メモ帳用ブログ

色々な雑記。

H2の「おしかったね」

野球が大好きで千川の選手としては活躍し続けてきた柳。それでもプロはあきらめて正解という自己分析をする。もしプロになれさえすれば後はずっと一軍に上がれず無一文で放り出されても構わないのならなれなくはなかっただろうけど、柳は野田と同様にそういうタイプではない。好きだからプレイすることと、スポーツのプロとしてあるいは見世物のプロとしてプレイすることにはっきり線を引くのはあだち先生の作風。プロになればきれいごととしては野球をプレイできなくなるわけで、それでも目指すのかは個人の判断に委ねられる。プロになることは必ずしも全てのプレイヤーが目指すべき到達点ではない。限界まで戦うヒーローへのロマンを持ちつつも、そうはなれずに生きていくほとんどの人間の視点も忘れない。視点はいつも主人公よりもそれを取り巻く周囲の方に置かれている。

比呂の体力を削るため出塁させたい明和一の稲川監督と、比呂は見逃し三振をするのが賢明と判断する千川の古賀監督。しかし比呂はヒットを打ち、英雄は比呂が走る間もなくノーバウンドで打球をキャッチする。稲川監督の「そうだよな。 損得勘定で動けるような本能は、本物じゃねえやな。」が格好良い。
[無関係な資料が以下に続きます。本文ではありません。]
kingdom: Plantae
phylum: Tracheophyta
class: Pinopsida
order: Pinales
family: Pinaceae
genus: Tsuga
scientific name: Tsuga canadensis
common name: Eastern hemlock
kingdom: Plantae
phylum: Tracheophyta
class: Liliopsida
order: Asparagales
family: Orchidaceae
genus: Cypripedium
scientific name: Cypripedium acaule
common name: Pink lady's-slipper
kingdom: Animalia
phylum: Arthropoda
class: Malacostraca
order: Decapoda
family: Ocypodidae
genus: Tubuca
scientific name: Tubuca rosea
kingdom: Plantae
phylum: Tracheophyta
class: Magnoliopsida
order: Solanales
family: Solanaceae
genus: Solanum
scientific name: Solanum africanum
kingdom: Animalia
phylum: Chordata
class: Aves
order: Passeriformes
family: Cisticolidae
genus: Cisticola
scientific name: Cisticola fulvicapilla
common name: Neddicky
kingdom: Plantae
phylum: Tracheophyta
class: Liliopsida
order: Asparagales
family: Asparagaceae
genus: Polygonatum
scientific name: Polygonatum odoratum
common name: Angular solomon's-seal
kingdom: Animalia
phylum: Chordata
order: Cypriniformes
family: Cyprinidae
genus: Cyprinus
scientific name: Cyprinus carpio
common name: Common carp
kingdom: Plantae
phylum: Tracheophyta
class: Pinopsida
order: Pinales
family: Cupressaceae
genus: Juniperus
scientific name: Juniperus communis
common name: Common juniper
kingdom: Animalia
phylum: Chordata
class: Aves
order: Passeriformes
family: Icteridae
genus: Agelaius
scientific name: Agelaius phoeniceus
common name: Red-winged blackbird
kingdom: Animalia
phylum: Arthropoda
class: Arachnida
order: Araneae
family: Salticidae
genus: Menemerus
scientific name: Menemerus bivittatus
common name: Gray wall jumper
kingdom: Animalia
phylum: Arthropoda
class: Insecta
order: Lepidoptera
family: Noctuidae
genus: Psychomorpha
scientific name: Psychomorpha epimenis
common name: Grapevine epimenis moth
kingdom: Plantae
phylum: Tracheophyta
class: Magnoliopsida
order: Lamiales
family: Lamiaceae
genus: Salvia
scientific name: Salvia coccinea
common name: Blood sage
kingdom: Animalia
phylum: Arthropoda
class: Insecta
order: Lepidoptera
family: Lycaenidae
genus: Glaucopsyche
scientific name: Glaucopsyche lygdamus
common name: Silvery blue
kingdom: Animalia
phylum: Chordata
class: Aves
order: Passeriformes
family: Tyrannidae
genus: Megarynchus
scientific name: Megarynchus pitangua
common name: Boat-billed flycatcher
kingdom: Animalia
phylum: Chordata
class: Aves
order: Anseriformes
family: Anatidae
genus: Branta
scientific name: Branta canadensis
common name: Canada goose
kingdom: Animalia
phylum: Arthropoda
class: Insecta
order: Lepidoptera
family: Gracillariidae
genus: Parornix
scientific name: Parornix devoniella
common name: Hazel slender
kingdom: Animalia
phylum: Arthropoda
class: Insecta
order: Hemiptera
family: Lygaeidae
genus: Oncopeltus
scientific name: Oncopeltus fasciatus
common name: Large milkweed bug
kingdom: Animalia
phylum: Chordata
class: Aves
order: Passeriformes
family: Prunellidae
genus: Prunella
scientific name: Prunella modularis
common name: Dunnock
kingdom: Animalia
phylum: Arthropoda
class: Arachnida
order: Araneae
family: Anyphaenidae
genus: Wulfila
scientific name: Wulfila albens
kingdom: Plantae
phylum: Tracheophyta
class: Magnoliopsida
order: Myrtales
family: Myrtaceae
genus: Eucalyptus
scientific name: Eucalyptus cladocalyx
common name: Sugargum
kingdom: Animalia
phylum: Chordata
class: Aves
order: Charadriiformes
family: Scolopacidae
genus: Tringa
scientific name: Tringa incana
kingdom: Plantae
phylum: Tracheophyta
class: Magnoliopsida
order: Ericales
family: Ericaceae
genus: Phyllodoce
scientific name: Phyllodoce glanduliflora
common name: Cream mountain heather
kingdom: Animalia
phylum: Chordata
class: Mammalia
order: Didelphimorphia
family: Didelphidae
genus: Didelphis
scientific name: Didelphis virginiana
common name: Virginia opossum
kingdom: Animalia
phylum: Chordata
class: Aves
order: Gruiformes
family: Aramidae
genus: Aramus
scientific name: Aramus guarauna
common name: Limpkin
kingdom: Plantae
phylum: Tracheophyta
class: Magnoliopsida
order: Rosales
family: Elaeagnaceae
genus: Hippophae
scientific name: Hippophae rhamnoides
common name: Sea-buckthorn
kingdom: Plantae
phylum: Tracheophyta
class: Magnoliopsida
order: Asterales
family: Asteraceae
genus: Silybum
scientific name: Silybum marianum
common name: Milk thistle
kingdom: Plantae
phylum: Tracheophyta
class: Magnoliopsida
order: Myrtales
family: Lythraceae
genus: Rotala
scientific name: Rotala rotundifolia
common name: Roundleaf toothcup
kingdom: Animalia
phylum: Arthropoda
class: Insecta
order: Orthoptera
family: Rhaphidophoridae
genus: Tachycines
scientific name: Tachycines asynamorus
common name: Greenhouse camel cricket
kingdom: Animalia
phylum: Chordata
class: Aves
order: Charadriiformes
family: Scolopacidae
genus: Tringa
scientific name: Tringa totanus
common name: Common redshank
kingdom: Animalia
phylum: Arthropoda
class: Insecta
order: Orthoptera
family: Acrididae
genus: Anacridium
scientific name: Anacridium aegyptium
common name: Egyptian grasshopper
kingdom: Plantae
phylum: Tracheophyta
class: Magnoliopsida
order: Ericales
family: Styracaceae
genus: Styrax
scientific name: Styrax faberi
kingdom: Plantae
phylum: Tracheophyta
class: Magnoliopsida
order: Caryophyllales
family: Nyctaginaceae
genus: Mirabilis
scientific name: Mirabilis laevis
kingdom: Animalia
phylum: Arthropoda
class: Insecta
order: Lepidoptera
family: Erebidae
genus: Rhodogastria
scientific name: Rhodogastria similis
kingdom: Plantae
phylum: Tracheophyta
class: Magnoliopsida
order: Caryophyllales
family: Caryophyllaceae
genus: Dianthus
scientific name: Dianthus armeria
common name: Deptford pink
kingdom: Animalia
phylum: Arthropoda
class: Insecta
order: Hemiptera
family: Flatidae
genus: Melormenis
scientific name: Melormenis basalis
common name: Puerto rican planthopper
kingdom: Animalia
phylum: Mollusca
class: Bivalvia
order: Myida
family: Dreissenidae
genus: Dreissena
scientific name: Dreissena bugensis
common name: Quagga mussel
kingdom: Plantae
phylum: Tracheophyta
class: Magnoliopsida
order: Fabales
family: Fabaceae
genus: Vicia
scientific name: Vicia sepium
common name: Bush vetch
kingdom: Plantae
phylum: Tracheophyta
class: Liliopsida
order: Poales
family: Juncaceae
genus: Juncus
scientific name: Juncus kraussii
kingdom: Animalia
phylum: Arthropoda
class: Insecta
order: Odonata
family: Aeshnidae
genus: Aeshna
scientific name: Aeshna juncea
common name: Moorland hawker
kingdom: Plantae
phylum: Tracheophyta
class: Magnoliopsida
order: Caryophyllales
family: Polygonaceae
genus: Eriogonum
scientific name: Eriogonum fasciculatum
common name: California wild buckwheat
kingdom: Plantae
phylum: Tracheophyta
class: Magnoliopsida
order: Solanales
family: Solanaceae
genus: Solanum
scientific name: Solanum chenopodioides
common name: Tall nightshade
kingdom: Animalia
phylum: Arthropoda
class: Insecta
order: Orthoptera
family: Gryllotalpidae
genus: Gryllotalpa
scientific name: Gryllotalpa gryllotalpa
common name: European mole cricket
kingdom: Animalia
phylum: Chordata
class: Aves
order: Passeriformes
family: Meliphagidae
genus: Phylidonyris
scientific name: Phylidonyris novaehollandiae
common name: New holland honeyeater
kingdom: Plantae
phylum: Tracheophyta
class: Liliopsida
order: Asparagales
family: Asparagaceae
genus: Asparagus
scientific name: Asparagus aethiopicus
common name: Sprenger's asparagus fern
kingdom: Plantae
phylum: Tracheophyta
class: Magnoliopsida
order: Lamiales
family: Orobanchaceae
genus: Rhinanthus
比呂がいままでの三打席で比呂らしくないピッチングをしてきたのは最後の一打席で最初で最後の真っ向勝負をするためだ、と英雄は信じている、と推測するひかり。では雨宮ひかりが信じているものは?となり、「やっぱり…… 想像できないなァ、負けたヒデちゃんは……」と柔らかい表情で答える。比呂が真っ向勝負をすると信じているはずの英雄とそれに応えるはずの比呂を信じているし、英雄が負けないことも信じている。